Sunday, September 13, 2009

ON GAY MARRIAGE

It would be so easy to blame gays for the erosion of family values. Everything would become so much clearer and simpler, and I could oppose their marriage agenda in good conscience. Unfortunately, while I seem to have reservations about homosexuality, I find that I do not have a problem with homosexuals; in my experience, they seem to have no less or more character than heterosexuals.
I cringe a little when I visualize what gays do sexually. I wonder if they cringe when they visualize the things I do? On one level, homosexuality seems so unnatural; on the other, it is clear that gays have been around at least as long as written history. Most gays when asked will say that they have been the way they are as long as they can remember. Why should I disbelieve them?
I’m not sure gay and lesbian couples should be in such a hurry to get married. Heterosexual couples are destroying the institution rapidly. Over half of heterosexual marriages end in divorce; many others barely survive infidelity and self absorption. There’s even a website now where married people who want to cheat can sign up.
The primary threats to family values are heterosexual divorce and the epidemic rise in fatherless homes. After that comes heterosexual promiscuity. Gay marriage poses little comparative risk.
Family values of are critical importance. Government cannot take the place of parents in child rearing and the instillation of values. Governments and villages cannot love children the way parents do. Families form the most basic, indispensible unit around which economic safety and responsibility can be built.
That being said, lets not put the erosion of family values off on gays.

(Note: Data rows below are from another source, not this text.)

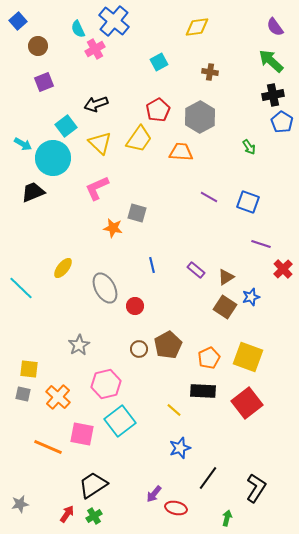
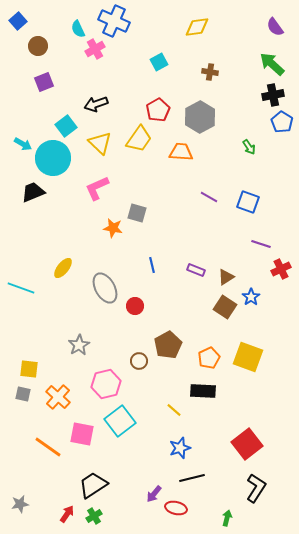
blue cross at (114, 21): rotated 16 degrees counterclockwise
green arrow at (271, 61): moved 1 px right, 3 px down
red cross at (283, 269): moved 2 px left; rotated 18 degrees clockwise
purple rectangle at (196, 270): rotated 18 degrees counterclockwise
cyan line at (21, 288): rotated 24 degrees counterclockwise
blue star at (251, 297): rotated 18 degrees counterclockwise
brown circle at (139, 349): moved 12 px down
red square at (247, 403): moved 41 px down
orange line at (48, 447): rotated 12 degrees clockwise
black line at (208, 478): moved 16 px left; rotated 40 degrees clockwise
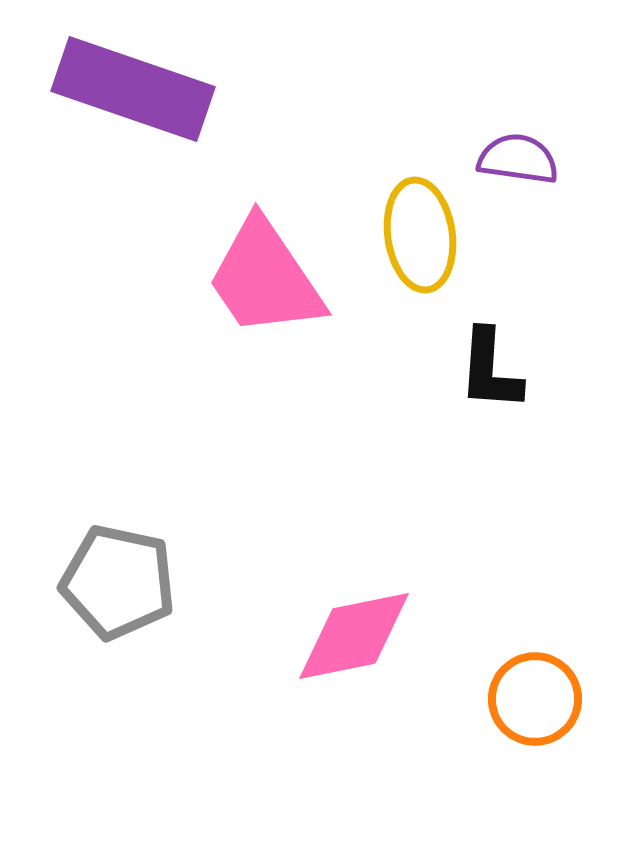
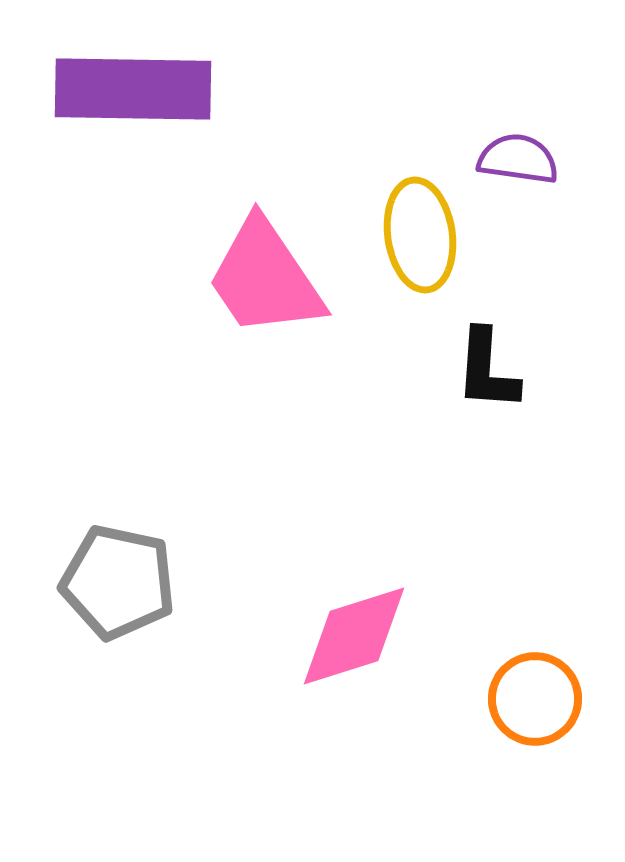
purple rectangle: rotated 18 degrees counterclockwise
black L-shape: moved 3 px left
pink diamond: rotated 6 degrees counterclockwise
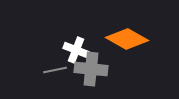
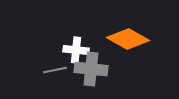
orange diamond: moved 1 px right
white cross: rotated 15 degrees counterclockwise
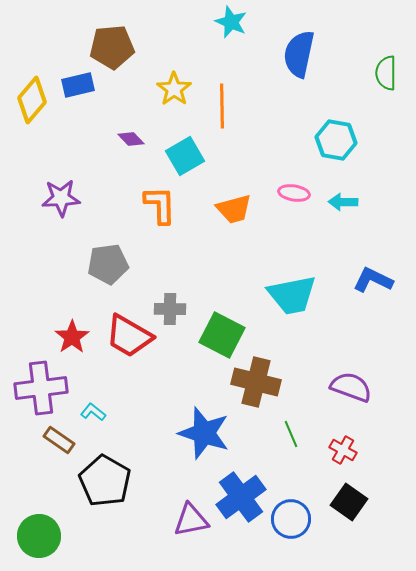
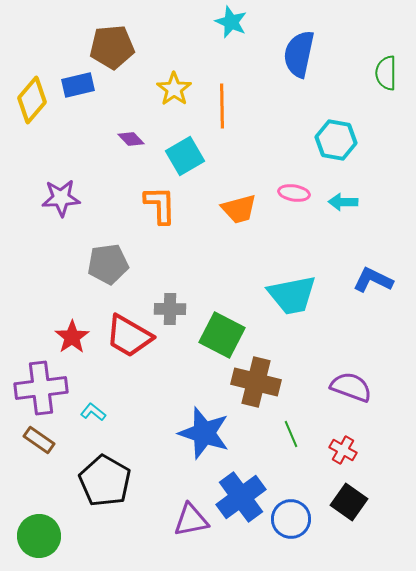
orange trapezoid: moved 5 px right
brown rectangle: moved 20 px left
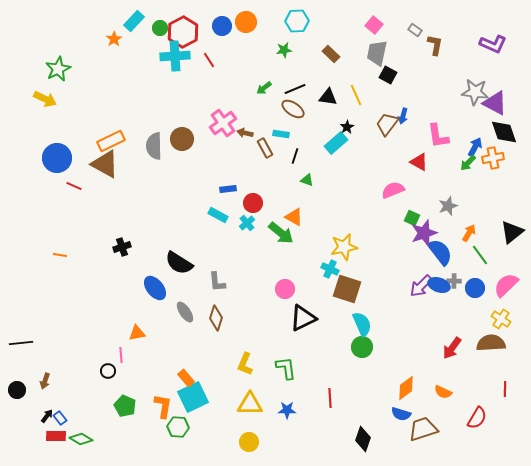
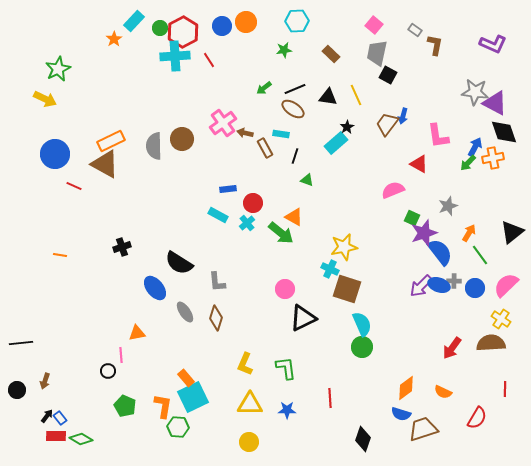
blue circle at (57, 158): moved 2 px left, 4 px up
red triangle at (419, 162): moved 2 px down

If we want to turn this process around, heterosexuals need to get married and stay married.
Some say we shouldn’t allow gays to marry because God is opposed to it. Maybe so. But neither do I think he comes down strongly in favor of divorce, fatherless children, or promiscuity in any form. I just can’t seem to find the moral high ground from which to deny these people.
My marriage is one of the biggest blessings of my life and I have a difficult time opposing giving gays and lesbians their shot. I’m not convinced they’ll muck it up any worse than heterosexuals have.